The two were given the Border Heroes Award before 200 people at Temple Mount Sinai. The award was given by La Americas Immigrant Advocacy Center, a nonprofit organization that offers legal representation to low-income immigrants, including refugees and battered women.
Staudt, a political science professor, in 1998 founded the Center for Civic Engagement, which connects UTEP students with agencies that help people and introduces them to volunteering in the community.
Since the center opened, thousands of UTEP students have volunteered by teaching U.S. citizenship classes and English as a second language to immigrants and by working with child-care and tutoring programs at the YWCA.
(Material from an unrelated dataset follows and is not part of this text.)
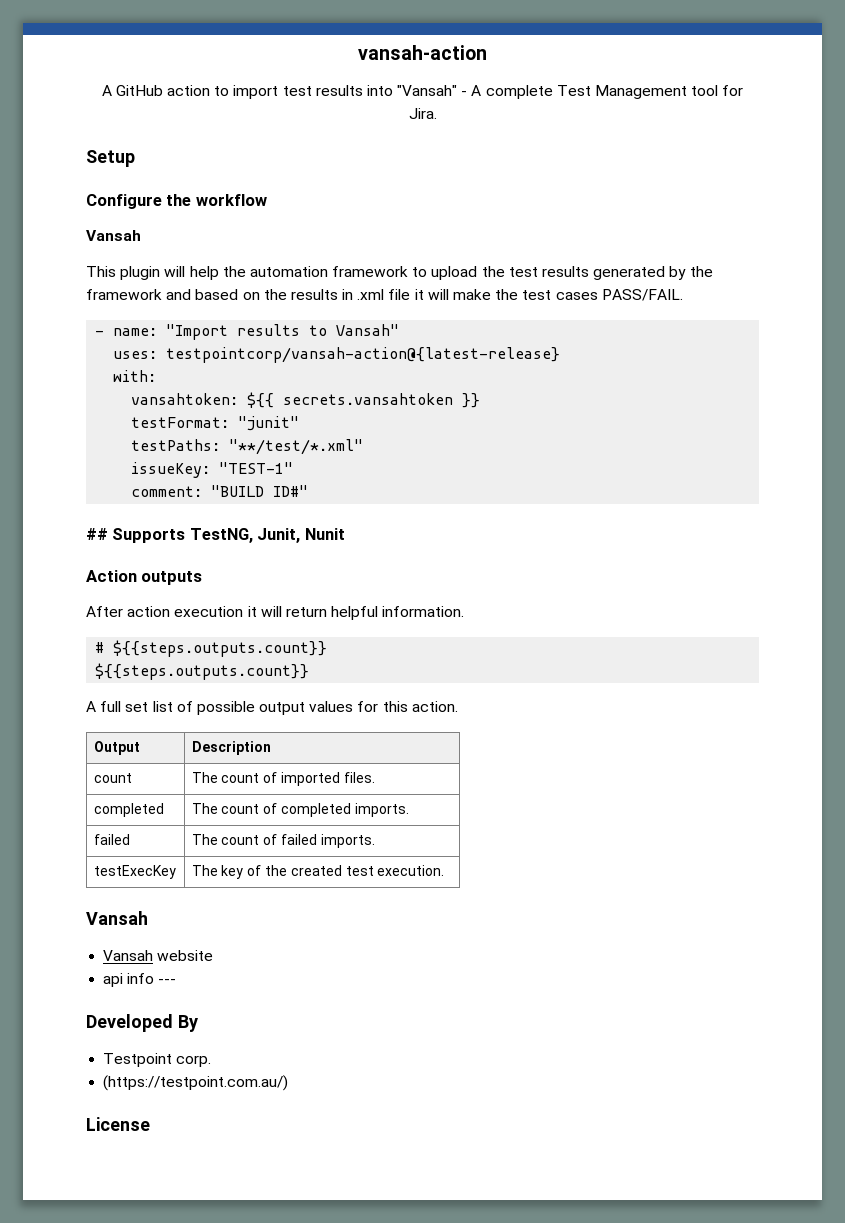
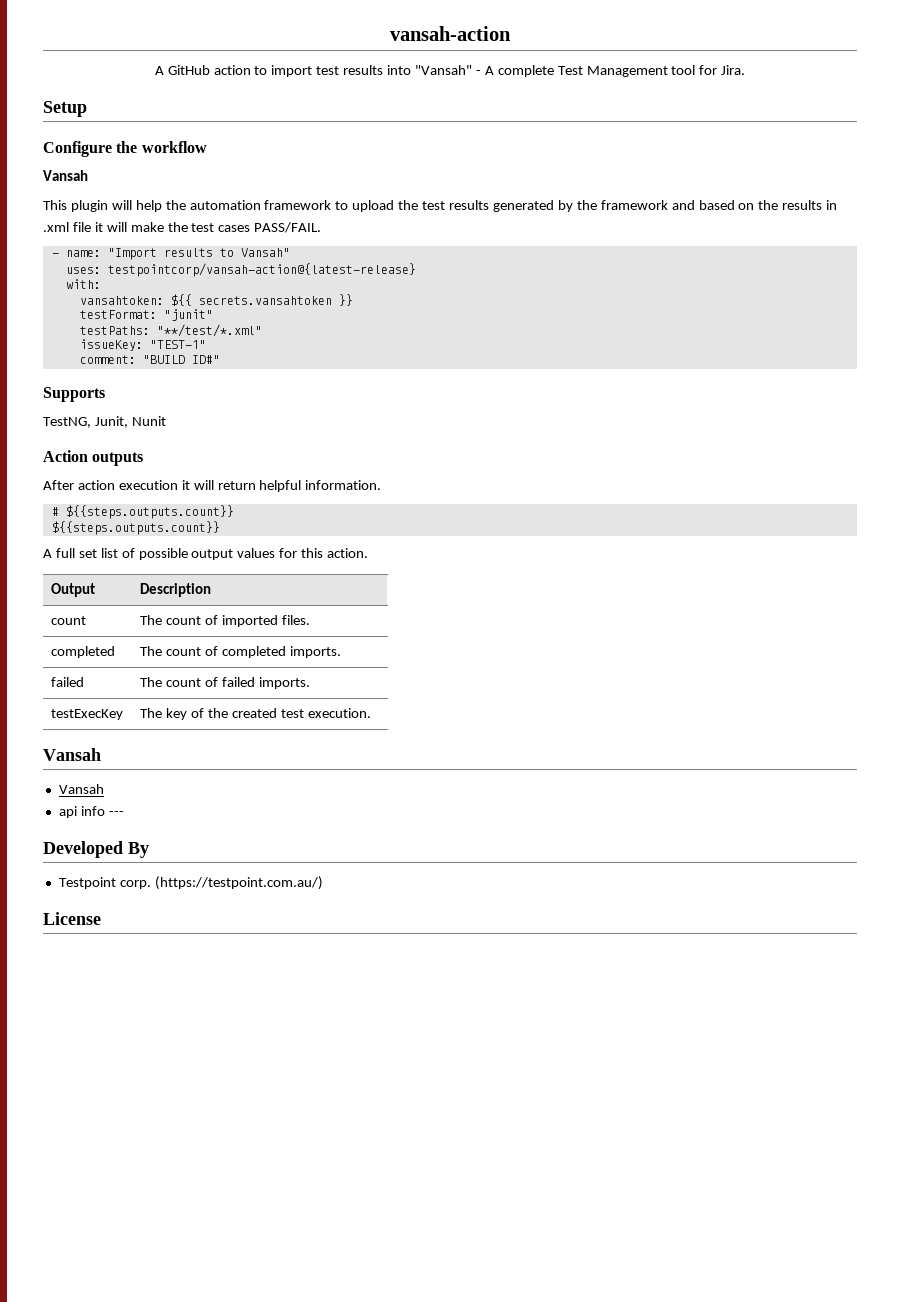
[86,528,108,540] ## -> (220, 359) none
(186, 535) none -> (105, 394) //
[157,950,214,961] website -> (104, 789) none
(212, 1061) // -> (151, 884) none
“I feel strongly in connecting students with real experiences that provide them with skills that they don’t always get in the classroom or from books,” Staudt said. “A lot of students, until they were involved with the center, had no idea of the ways to get involved in the nonprofit sector.”
The escalated cartel violence in Juárez has hindered students at the center from volunteering at serviceorganizations, including Casa Amiga, a domestic violence and rape crisis center in Juárez, Staudt said.
“This is such a special place,” she said. “The international border is what attracted me to come here in the first place. I’m optimistic that five years down the road the day will come when both of our cities can get back to our healthy relationship.”
Heydemann, an orthopedic surgeon in El Paso, works for free in clinics and hospitals throughout the state of Chihuahua, including FEMAP’s Hospital de la Familia in Juárez.
Most of his work is focused on treating children who require specialized orthopedic care and whose families can’t afford medical costs, Heydemann said.
“I’m a big believer of giving back to the community and improving the quality of life. I’m fortunate to have the skill set that I do to be able to give back.”
The awards dinner featured a keynote speech by journalist Angela Kocherga, the border bureau chief for Belo Television’s 20 stations and regional cable networks. Sister Phyllis Nolan, a volunteer at Las Americas, received a special award for her work with immigrant detention center detainees.
Rabbi Larry Bach, vice president of the Las Americas board, said the organization each year honors people in broad backgrounds who engage in community service.
“During their lifetime, both (Heidemann and Staudt) have done tremendous work in our community,” Bach said. “Las Americas provides one important service on the border in the immigrant community, and this is how we recognize those doing great work in a variety of fields.”